-- Directive A --
In the listing, change "Навігація" to "Меню" in the lines from the one with "вашого бізнесу і" up to and including the one with "етап: Комплексний підхід до", leaving everything else the same. Return only those lines.

-- Document extract --
------------

Daniel-Day Lewis Wrestles With His Conscience in Arthur Miller’s Red Scare Allegory
DIRECTED BY NICHOLAS HYTNER/1996
STREET DATE: April 18, 2017/KINO LORBER
Arthur Miller’s The Crucible has a unique place in American literature. The play upon which this movie was based tells the story of one dark chapter in our national history (The Salem Witch Trials), using it as a commentary on another (McCarthyism); and yet the story remains perennially relevant.
Miller’s wrote The Crucible out of frustration at those who chose to “name names” before the House UnAmerican Activities Committee, particularly his friend, director Elia Kazan. Kazan testified before the committee in 1952: The Crucible was published in 1953. It was, Miller later wrote, “motivated in some great part by the paralysis that had set in among many liberals who, despite their discomfort with the inquisitors’ violations of civil rights, were fearful, and with good reason, of being identified as covert Communists if they should protest too strongly.”
Arthur Miller wrote the screenplay of The Crucible when it was adapted for the screen 44 years after first being performed on stage. It’s still very much his vision of both the world of Puritan New England and the Red Scare America in which Arthur lived as a young playwright. The film opens with a scene not in the play, however, and one which complicates the motives of a number of characters. A group of young Puritan girls scurry into the woods in the early morning hours to play at spell casting with the help of Tituba, a Barbadian slave. Most of the girls want only to cast love spells, throwing offerings of plants into a steaming cauldron as they say the names of the boys whose hearts they want to win. But one young woman, Abigail Williams (Winona Ryder) has a darker desire and a darker way to bring it to pass. She brutally kills a chicken and smears her mouth with its blood after wishing for the death of Elizabeth Proctor, the wife of her former lover.
This seems a pretty earnest attempt at practicing witchcraft, and belies the notion that the girls were entirely pretending and that witchcraft is no threat to the community. Skeptical moderns may scoff at the notion of witchcraft, but the Puritans lived in a world saturated with a sense of the supernatural. What the girls do in the woods (discovered by the local clergy, Rev. Parris (Bruce Davison) lends credibility to all of the terror and consequences that follow.

------------

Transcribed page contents
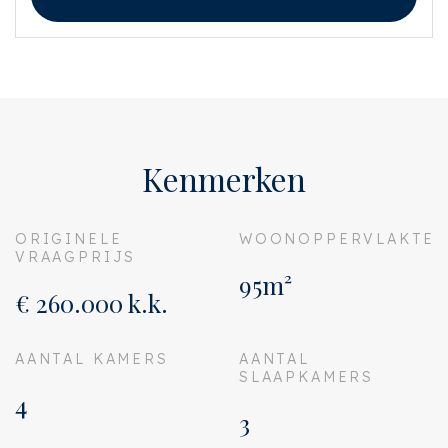
Kenmerken
ORIGINELE
WOONOPPERVLAKTE
VRAAGPRIJS
95m²
€ 260.000 k.k.
AANTAL KAMERS
AANTAL
SLAAPKAMERS
4
3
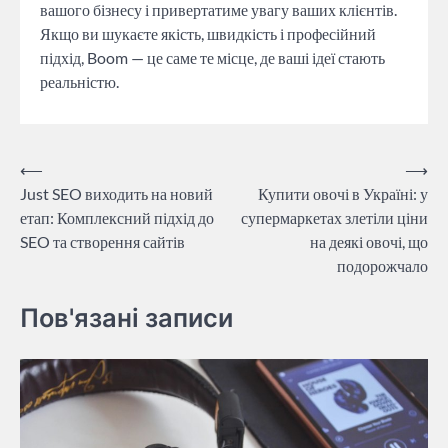
вашого бізнесу і привертатиме увагу ваших клієнтів.
Якщо ви шукаєте якість, швидкість і професійний
підхід, Boom — це саме те місце, де ваші ідеї стають
реальністю.
Навігація
⟵
⟶
Just SEO виходить на новий
Купити овочі в Україні: у
записів
етап: Комплексний підхід до
супермаркетах злетіли ціни
SEO та створення сайтів
на деякі овочі, що
подорожчало
Пов'язані записи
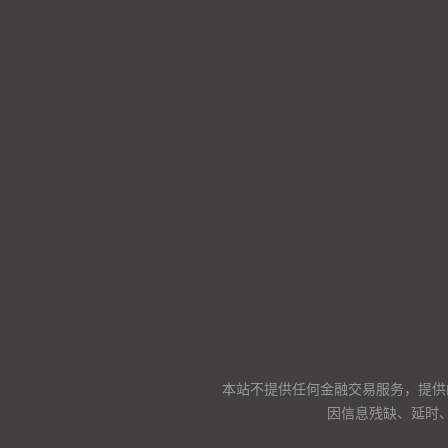
本站不提供任何金融交易服务，提供
因信息残缺、延时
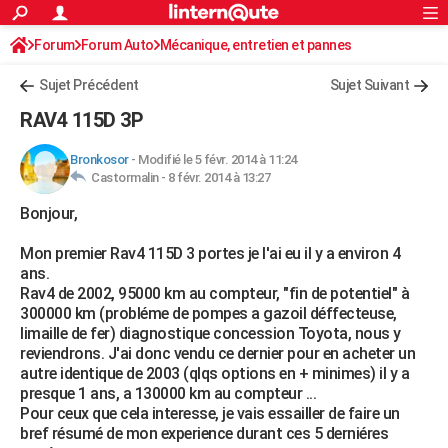
ACTUALITÉS
Forum
Forum Auto
Mécanique, entretien et pannes
Connexion
S'inscrire
Rechercher
Société
Education
Villes
Politique
Faits Divers
Monde
+
SPORT
Sujet Précédent
Sujet Suivant
Football
Cyclisme
Forum
Coupe du monde 2026
Tennis
Rugby
CULTURE
RAV4 115D 3P
TNT
Cinéma
Musique
Programme TV
Streaming
Sorties cinéma
+
FINANCE
Bronkosor
-
Modifié le 5 févr. 2014 à 11:24
Castormalin -
8 févr. 2014 à 13:27
Impôts
Immobilier
Banque
Crédit
Retraite
Epargne
Risques naturels par ville
Assurance
AUTO
Bonjour,
Réserver un essai
Berlines
Forum auto
Essais
Citadines
SUV
+
HIGH-TECH
Mon premier Rav4 115D 3 portes je l'ai eu il y a environ 4
Meilleur smartphone
Ordinateurs
Guide high-tech
Mobiles
Internet
Jeux vidéo
+
BRICOLAGE
ans.
Rav4 de 2002, 95000 km au compteur, "fin de potentiel" à
Aménagement intérieur
Cuisine
Jardinage
+
Forum
Extérieur
Salle de bains
Rangement
WEEK-END
300000 km (probléme de pompes a gazoil déffecteuse,
limaille de fer) diagnostique concession Toyota, nous y
Escapades
Expositions
Week-end nature
Guides de France
Patrimoine
Musées
+
LIFESTYLE
reviendrons. J'ai donc vendu ce dernier pour en acheter un
autre identique de 2003 (qlqs options en + minimes) il y a
Bien-être
Mode
+
Art de vivre
Loisirs
Modes de vie
SANTE
presque 1 ans, a 130000 km au compteur ...
Pour ceux que cela interesse, je vais essailler de faire un
Guide de la santé
Médicaments
+
Alimentation
Maladies
Sommeil
VOYAGE
bref résumé de mon experience durant ces 5 derniéres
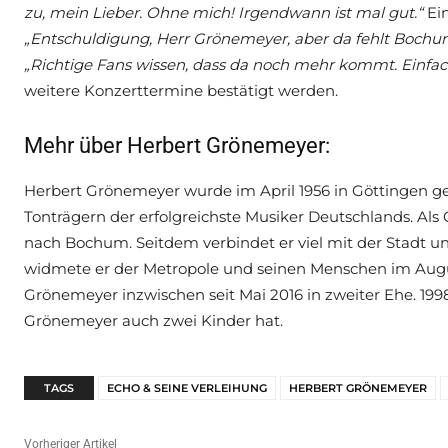
zu, mein Lieber. Ohne mich! Irgendwann ist mal gut.“
Ein
„Entschuldigung, Herr Grönemeyer, aber da fehlt Bochum 
„Richtige Fans wissen, dass da noch mehr kommt. Einfa
weitere Konzerttermine bestätigt werden.
Mehr über Herbert Grönemeyer:
Herbert Grönemeyer wurde im April 1956 in Göttingen geb
Tonträgern der erfolgreichste Musiker Deutschlands. Als 
nach Bochum. Seitdem verbindet er viel mit der Stadt 
widmete er der Metropole und seinen Menschen im Augu
Grönemeyer inzwischen seit Mai 2016 in zweiter Ehe. 199
Grönemeyer auch zwei Kinder hat.
TAGS
ECHO & SEINE VERLEIHUNG
HERBERT GRÖNEMEYER
Vorheriger Artikel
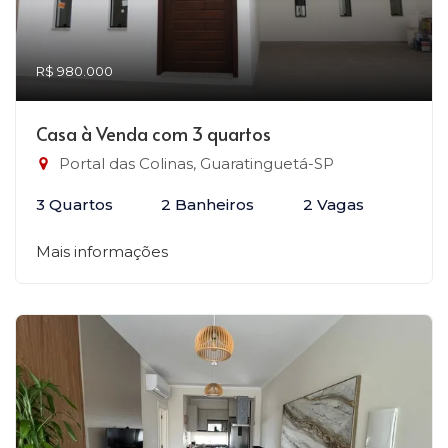
R$ 980.000
Casa à Venda com 3 quartos
Portal das Colinas, Guaratinguetá-SP
3 Quartos
2 Banheiros
2 Vagas
Mais informações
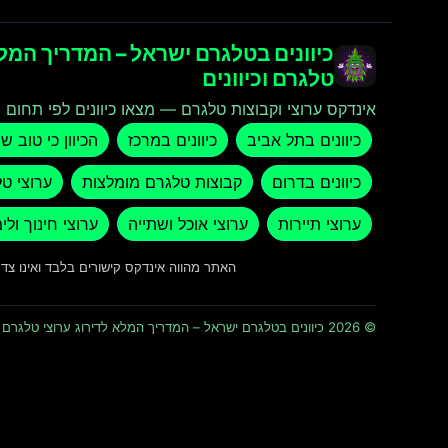
כיוונים בטלגרם ישראל – המדריך המלא
טלגרם וכיוונים
אינדקס ערוצי וקבוצות טלגרם — מצאו כיוונים לפי תחום ו
כיוונים בתל אביב
כיוונים במרכז
הכיוון כי טוב ש
כיוונים בדרום
קבוצות טלגרם מומלצות
ערוצי ט
ערוצי תיירות
ערוצי אוכל ושתייה
ערוצי חינוך ולי
האתר מהווה אינדקס קישורים בלבד ואינו צ
© 2026 כיוונים בטלגרם ישראל – המדריך המלא לדירוג ערוצי טלגרם וכיוונים · כל הזכויות שמורות ומוגנות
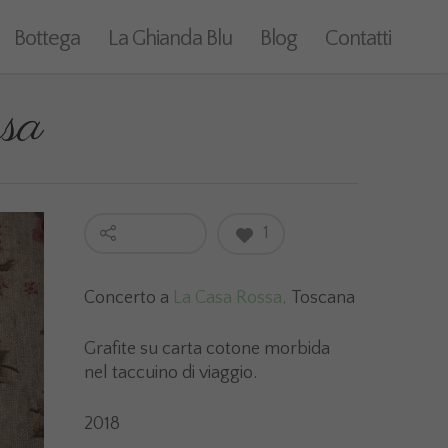
Bottega
La Ghianda Blu
Blog
Contatti
sa
1
Concerto a
La Casa Rossa,
Toscana
Grafite su carta cotone morbida
nel taccuino di viaggio.
2018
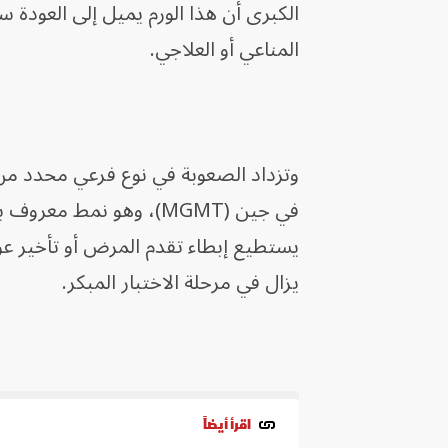
الكبرى أن هذا الورم يميل إلى العودة س
المناعي أو العلاجي.
وتزداد الصعوبة في نوع فرعي محدد من 
في جين (MGMT)، وهو نمط
يستطيع إبطاء تقدم المرض أو تأخير عو
يزال في مرحلة الاختبار المبكر.
اقرأ أيضاً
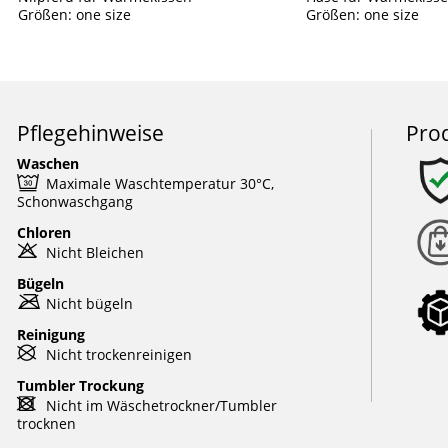
Größen: one size
Größen: one size
Pflegehinweise
Pro
Waschen
e
Maximale Waschtemperatur 30°C,
Schonwaschgang
Chloren
o
Nicht Bleichen
Bügeln
m
Nicht bügeln
Reinigung
U
Nicht trockenreinigen
Tumbler Trockung
d
Nicht im Wäschetrockner/Tumbler
trocknen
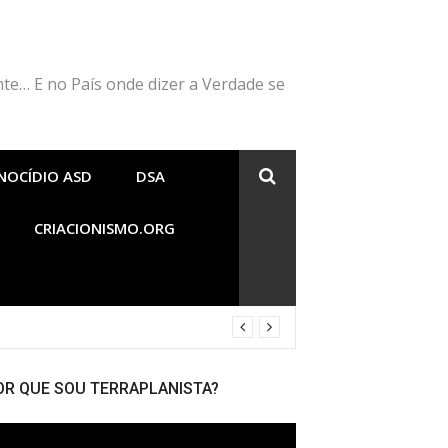
nte… E no País onde dizer a Verdade se
NOCÍDIO ASD
DSA
CRIACIONISMO.ORG
OR QUE SOU TERRAPLANISTA?
cador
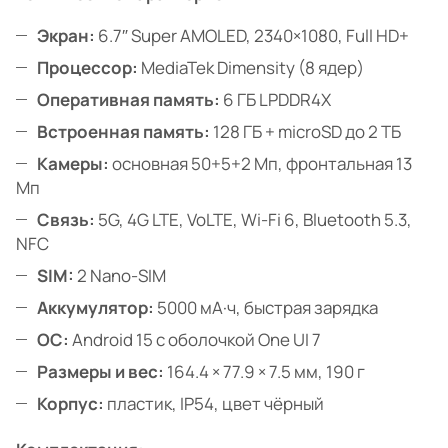
Экран:
6.7″ Super AMOLED, 2340×1080, Full HD+
Процессор:
MediaTek Dimensity (8 ядер)
Оперативная память:
6 ГБ LPDDR4X
Встроенная память:
128 ГБ + microSD до 2 ТБ
Камеры:
основная 50+5+2 Мп, фронтальная 13
Мп
Связь:
5G, 4G LTE, VoLTE, Wi-Fi 6, Bluetooth 5.3,
NFC
SIM:
2 Nano-SIM
Аккумулятор:
5000 мА·ч, быстрая зарядка
ОС:
Android 15 с оболочкой One UI 7
Размеры и вес:
164.4 × 77.9 × 7.5 мм, 190 г
Корпус:
пластик, IP54, цвет чёрный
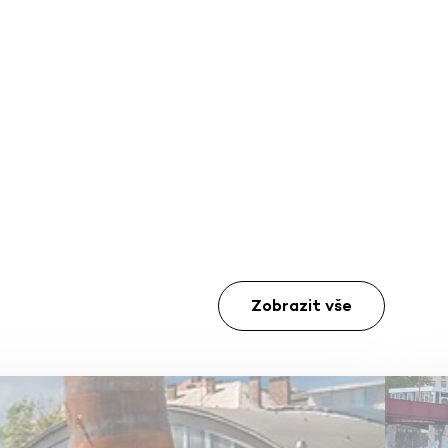
Zobrazit vše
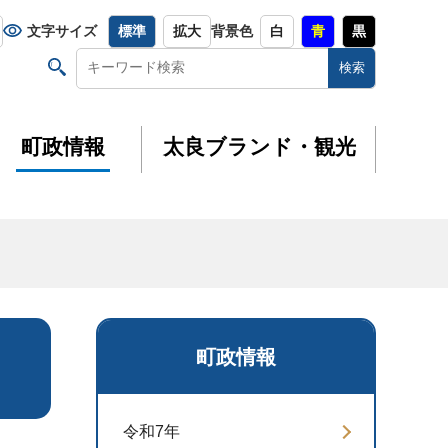
文字サイズ
標準
拡大
背景色
白
青
黒
町政情報
太良ブランド・観光
町政情報
令和7年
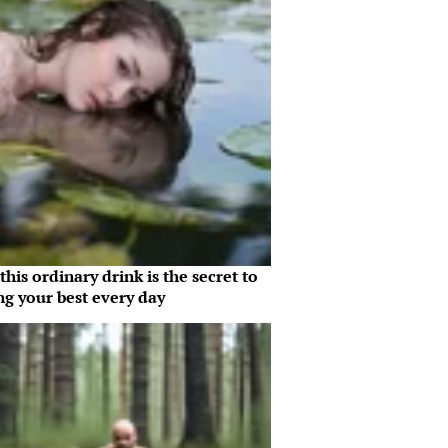
his ordinary drink is the secret to
ng your best every day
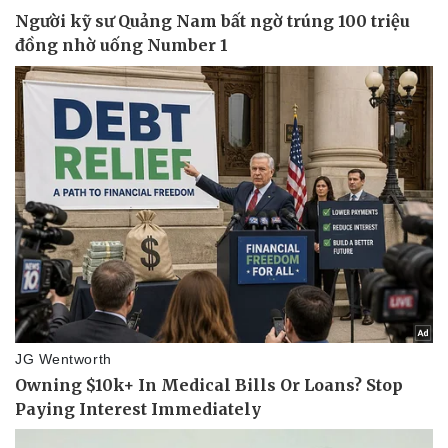
Thể thao
Ô tô - Xe máy
Bóng đá
Ô tô
Lịch thi đấu bóng đá
Xe máy
Thế giới thể thao
Tư vấn
eSports
Hậu trường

------------

-- Directive B --
In the review of the film version of The Crucible, who plays Abigail Williams?

-- Exercise answer A --
вашого бізнесу і привертатиме увагу ваших клієнтів.
Якщо ви шукаєте якість, швидкість і професійний
підхід, Boom — це саме те місце, де ваші ідеї стають
реальністю.
Меню
⟵
⟶
Just SEO виходить на новий
Купити овочі в Україні: у
записів
етап: Комплексний підхід до

-- Exercise answer B --
Winona Ryder